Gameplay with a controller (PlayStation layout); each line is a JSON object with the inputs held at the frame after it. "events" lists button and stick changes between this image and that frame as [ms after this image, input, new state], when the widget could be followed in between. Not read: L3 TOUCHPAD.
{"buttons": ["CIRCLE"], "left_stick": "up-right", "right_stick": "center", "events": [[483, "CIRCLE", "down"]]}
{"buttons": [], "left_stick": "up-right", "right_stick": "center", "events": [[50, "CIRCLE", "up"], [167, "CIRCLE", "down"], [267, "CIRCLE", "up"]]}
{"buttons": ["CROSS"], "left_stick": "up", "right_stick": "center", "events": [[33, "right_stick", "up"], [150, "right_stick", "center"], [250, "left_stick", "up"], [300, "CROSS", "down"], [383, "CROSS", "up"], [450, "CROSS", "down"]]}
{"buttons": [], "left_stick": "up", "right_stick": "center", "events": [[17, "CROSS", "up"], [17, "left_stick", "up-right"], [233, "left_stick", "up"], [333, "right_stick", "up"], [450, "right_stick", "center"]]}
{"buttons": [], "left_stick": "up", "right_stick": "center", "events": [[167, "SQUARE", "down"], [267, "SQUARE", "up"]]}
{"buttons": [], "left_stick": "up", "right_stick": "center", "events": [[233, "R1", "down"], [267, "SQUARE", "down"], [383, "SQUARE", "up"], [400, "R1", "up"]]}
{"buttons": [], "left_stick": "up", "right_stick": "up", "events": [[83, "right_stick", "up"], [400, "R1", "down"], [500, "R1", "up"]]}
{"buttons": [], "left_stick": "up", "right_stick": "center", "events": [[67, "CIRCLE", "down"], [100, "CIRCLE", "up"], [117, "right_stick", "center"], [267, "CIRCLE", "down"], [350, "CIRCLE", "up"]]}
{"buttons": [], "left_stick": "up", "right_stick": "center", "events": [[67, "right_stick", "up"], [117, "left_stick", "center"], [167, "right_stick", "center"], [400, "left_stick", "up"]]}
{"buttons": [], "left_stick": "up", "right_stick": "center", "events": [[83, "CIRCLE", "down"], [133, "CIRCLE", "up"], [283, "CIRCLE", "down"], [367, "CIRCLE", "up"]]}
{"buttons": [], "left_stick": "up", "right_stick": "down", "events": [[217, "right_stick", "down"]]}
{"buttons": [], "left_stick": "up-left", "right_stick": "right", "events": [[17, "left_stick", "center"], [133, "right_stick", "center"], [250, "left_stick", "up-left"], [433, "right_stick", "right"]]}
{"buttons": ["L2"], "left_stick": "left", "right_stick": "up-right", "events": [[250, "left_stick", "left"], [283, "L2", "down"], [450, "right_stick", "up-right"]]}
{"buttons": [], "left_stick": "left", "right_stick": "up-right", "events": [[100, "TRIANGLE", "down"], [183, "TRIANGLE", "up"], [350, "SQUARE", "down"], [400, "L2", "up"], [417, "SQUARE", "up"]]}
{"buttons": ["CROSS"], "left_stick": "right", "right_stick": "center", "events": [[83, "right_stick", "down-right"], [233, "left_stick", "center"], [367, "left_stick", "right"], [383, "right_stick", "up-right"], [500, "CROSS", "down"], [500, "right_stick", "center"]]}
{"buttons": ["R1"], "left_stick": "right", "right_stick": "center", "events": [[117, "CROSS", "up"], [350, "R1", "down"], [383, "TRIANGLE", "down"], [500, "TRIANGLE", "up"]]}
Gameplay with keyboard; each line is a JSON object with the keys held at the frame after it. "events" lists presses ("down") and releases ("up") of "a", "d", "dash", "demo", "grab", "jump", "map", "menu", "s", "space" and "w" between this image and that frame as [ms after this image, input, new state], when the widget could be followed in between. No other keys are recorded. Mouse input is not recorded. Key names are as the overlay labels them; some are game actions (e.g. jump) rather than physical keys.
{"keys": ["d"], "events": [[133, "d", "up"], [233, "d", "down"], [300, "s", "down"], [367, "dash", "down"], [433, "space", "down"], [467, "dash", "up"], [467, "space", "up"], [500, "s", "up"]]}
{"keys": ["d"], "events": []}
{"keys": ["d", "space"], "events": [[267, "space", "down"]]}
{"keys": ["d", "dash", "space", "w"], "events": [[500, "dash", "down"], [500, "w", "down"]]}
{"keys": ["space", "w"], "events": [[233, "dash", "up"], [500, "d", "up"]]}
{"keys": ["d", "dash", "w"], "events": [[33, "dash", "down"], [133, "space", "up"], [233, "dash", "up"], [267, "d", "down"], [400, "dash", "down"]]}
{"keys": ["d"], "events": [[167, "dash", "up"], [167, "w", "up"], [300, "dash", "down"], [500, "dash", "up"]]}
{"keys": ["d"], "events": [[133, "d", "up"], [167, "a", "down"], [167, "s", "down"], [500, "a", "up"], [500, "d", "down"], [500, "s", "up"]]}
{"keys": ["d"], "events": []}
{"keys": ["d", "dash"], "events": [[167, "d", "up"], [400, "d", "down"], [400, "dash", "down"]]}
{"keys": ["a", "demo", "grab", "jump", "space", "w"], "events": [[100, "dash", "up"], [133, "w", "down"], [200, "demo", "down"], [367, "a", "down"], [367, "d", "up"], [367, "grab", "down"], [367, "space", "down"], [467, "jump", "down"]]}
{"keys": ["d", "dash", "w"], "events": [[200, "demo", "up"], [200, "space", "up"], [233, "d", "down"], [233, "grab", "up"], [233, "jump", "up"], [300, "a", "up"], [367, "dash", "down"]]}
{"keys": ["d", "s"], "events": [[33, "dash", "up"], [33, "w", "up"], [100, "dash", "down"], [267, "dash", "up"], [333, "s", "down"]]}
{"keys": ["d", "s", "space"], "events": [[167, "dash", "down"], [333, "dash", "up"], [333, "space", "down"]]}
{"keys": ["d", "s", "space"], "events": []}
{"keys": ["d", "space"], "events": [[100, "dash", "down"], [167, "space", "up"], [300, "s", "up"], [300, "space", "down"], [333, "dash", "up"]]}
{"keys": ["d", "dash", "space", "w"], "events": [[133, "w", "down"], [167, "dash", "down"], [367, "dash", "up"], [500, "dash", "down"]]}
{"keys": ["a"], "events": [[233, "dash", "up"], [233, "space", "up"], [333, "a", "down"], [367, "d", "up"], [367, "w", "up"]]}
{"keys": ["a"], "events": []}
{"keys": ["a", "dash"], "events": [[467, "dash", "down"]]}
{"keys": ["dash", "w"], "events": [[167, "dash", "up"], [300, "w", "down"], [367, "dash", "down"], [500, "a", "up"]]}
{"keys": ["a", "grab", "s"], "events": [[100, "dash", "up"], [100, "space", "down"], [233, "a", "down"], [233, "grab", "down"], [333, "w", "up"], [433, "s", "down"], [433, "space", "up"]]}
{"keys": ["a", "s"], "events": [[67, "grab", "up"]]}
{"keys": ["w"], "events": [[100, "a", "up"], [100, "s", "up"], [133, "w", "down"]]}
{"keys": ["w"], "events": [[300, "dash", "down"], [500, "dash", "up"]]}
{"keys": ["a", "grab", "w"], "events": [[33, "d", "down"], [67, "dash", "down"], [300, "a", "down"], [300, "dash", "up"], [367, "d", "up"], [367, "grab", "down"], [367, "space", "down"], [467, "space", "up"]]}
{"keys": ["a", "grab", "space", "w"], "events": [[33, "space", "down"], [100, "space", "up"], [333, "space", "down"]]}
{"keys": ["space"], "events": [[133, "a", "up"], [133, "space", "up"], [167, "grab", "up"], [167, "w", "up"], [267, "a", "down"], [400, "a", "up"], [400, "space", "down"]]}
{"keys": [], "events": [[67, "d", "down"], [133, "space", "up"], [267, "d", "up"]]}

------------------------------------------------------------------------

Word for word, set down each line of the material.

[TASK SOLUTION]:
Gameplay with a controller (PlayStation layout); each line is a JSON object with the inputs held at the frame after it. "events" lists button and stick changes between this image and that frame as [ms after this image, input, new state], when the widget could be followed in between. Not read: L3 TOUCHPAD.
{"buttons": ["CIRCLE"], "left_stick": "up-right", "right_stick": "center", "events": [[483, "CIRCLE", "down"]]}
{"buttons": [], "left_stick": "up-right", "right_stick": "center", "events": [[50, "CIRCLE", "up"], [167, "CIRCLE", "down"], [267, "CIRCLE", "up"]]}
{"buttons": ["CROSS"], "left_stick": "up", "right_stick": "center", "events": [[33, "right_stick", "up"], [150, "right_stick", "center"], [250, "left_stick", "up"], [300, "CROSS", "down"], [383, "CROSS", "up"], [450, "CROSS", "down"]]}
{"buttons": [], "left_stick": "up", "right_stick": "center", "events": [[17, "CROSS", "up"], [17, "left_stick", "up-right"], [233, "left_stick", "up"], [333, "right_stick", "up"], [450, "right_stick", "center"]]}
{"buttons": [], "left_stick": "up", "right_stick": "center", "events": [[167, "SQUARE", "down"], [267, "SQUARE", "up"]]}
{"buttons": [], "left_stick": "up", "right_stick": "center", "events": [[233, "R1", "down"], [267, "SQUARE", "down"], [383, "SQUARE", "up"], [400, "R1", "up"]]}
{"buttons": [], "left_stick": "up", "right_stick": "up", "events": [[83, "right_stick", "up"], [400, "R1", "down"], [500, "R1", "up"]]}
{"buttons": [], "left_stick": "up", "right_stick": "center", "events": [[67, "CIRCLE", "down"], [100, "CIRCLE", "up"], [117, "right_stick", "center"], [267, "CIRCLE", "down"], [350, "CIRCLE", "up"]]}
{"buttons": [], "left_stick": "up", "right_stick": "center", "events": [[67, "right_stick", "up"], [117, "left_stick", "center"], [167, "right_stick", "center"], [400, "left_stick", "up"]]}
{"buttons": [], "left_stick": "up", "right_stick": "center", "events": [[83, "CIRCLE", "down"], [133, "CIRCLE", "up"], [283, "CIRCLE", "down"], [367, "CIRCLE", "up"]]}
{"buttons": [], "left_stick": "up", "right_stick": "down", "events": [[217, "right_stick", "down"]]}
{"buttons": [], "left_stick": "up-left", "right_stick": "right", "events": [[17, "left_stick", "center"], [133, "right_stick", "center"], [250, "left_stick", "up-left"], [433, "right_stick", "right"]]}
{"buttons": ["L2"], "left_stick": "left", "right_stick": "up-right", "events": [[250, "left_stick", "left"], [283, "L2", "down"], [450, "right_stick", "up-right"]]}
{"buttons": [], "left_stick": "left", "right_stick": "up-right", "events": [[100, "TRIANGLE", "down"], [183, "TRIANGLE", "up"], [350, "SQUARE", "down"], [400, "L2", "up"], [417, "SQUARE", "up"]]}
{"buttons": ["CROSS"], "left_stick": "right", "right_stick": "center", "events": [[83, "right_stick", "down-right"], [233, "left_stick", "center"], [367, "left_stick", "right"], [383, "right_stick", "up-right"], [500, "CROSS", "down"], [500, "right_stick", "center"]]}
{"buttons": ["R1"], "left_stick": "right", "right_stick": "center", "events": [[117, "CROSS", "up"], [350, "R1", "down"], [383, "TRIANGLE", "down"], [500, "TRIANGLE", "up"]]}
Gameplay with keyboard; each line is a JSON object with the keys held at the frame after it. "events" lists presses ("down") and releases ("up") of "a", "d", "dash", "demo", "grab", "jump", "map", "menu", "s", "space" and "w" between this image and that frame as [ms after this image, input, new state], when the widget could be followed in between. No other keys are recorded. Mouse input is not recorded. Key names are as the overlay labels them; some are game actions (e.g. jump) rather than physical keys.
{"keys": ["d"], "events": [[133, "d", "up"], [233, "d", "down"], [300, "s", "down"], [367, "dash", "down"], [433, "space", "down"], [467, "dash", "up"], [467, "space", "up"], [500, "s", "up"]]}
{"keys": ["d"], "events": []}
{"keys": ["d", "space"], "events": [[267, "space", "down"]]}
{"keys": ["d", "dash", "space", "w"], "events": [[500, "dash", "down"], [500, "w", "down"]]}
{"keys": ["space", "w"], "events": [[233, "dash", "up"], [500, "d", "up"]]}
{"keys": ["d", "dash", "w"], "events": [[33, "dash", "down"], [133, "space", "up"], [233, "dash", "up"], [267, "d", "down"], [400, "dash", "down"]]}
{"keys": ["d"], "events": [[167, "dash", "up"], [167, "w", "up"], [300, "dash", "down"], [500, "dash", "up"]]}
{"keys": ["d"], "events": [[133, "d", "up"], [167, "a", "down"], [167, "s", "down"], [500, "a", "up"], [500, "d", "down"], [500, "s", "up"]]}
{"keys": ["d"], "events": []}
{"keys": ["d", "dash"], "events": [[167, "d", "up"], [400, "d", "down"], [400, "dash", "down"]]}
{"keys": ["a", "demo", "grab", "jump", "space", "w"], "events": [[100, "dash", "up"], [133, "w", "down"], [200, "demo", "down"], [367, "a", "down"], [367, "d", "up"], [367, "grab", "down"], [367, "space", "down"], [467, "jump", "down"]]}
{"keys": ["d", "dash", "w"], "events": [[200, "demo", "up"], [200, "space", "up"], [233, "d", "down"], [233, "grab", "up"], [233, "jump", "up"], [300, "a", "up"], [367, "dash", "down"]]}
{"keys": ["d", "s"], "events": [[33, "dash", "up"], [33, "w", "up"], [100, "dash", "down"], [267, "dash", "up"], [333, "s", "down"]]}
{"keys": ["d", "s", "space"], "events": [[167, "dash", "down"], [333, "dash", "up"], [333, "space", "down"]]}
{"keys": ["d", "s", "space"], "events": []}
{"keys": ["d", "space"], "events": [[100, "dash", "down"], [167, "space", "up"], [300, "s", "up"], [300, "space", "down"], [333, "dash", "up"]]}
{"keys": ["d", "dash", "space", "w"], "events": [[133, "w", "down"], [167, "dash", "down"], [367, "dash", "up"], [500, "dash", "down"]]}
{"keys": ["a"], "events": [[233, "dash", "up"], [233, "space", "up"], [333, "a", "down"], [367, "d", "up"], [367, "w", "up"]]}
{"keys": ["a"], "events": []}
{"keys": ["a", "dash"], "events": [[467, "dash", "down"]]}
{"keys": ["dash", "w"], "events": [[167, "dash", "up"], [300, "w", "down"], [367, "dash", "down"], [500, "a", "up"]]}
{"keys": ["a", "grab", "s"], "events": [[100, "dash", "up"], [100, "space", "down"], [233, "a", "down"], [233, "grab", "down"], [333, "w", "up"], [433, "s", "down"], [433, "space", "up"]]}
{"keys": ["a", "s"], "events": [[67, "grab", "up"]]}
{"keys": ["w"], "events": [[100, "a", "up"], [100, "s", "up"], [133, "w", "down"]]}
{"keys": ["w"], "events": [[300, "dash", "down"], [500, "dash", "up"]]}
{"keys": ["a", "grab", "w"], "events": [[33, "d", "down"], [67, "dash", "down"], [300, "a", "down"], [300, "dash", "up"], [367, "d", "up"], [367, "grab", "down"], [367, "space", "down"], [467, "space", "up"]]}
{"keys": ["a", "grab", "space", "w"], "events": [[33, "space", "down"], [100, "space", "up"], [333, "space", "down"]]}
{"keys": ["space"], "events": [[133, "a", "up"], [133, "space", "up"], [167, "grab", "up"], [167, "w", "up"], [267, "a", "down"], [400, "a", "up"], [400, "space", "down"]]}
{"keys": [], "events": [[67, "d", "down"], [133, "space", "up"], [267, "d", "up"]]}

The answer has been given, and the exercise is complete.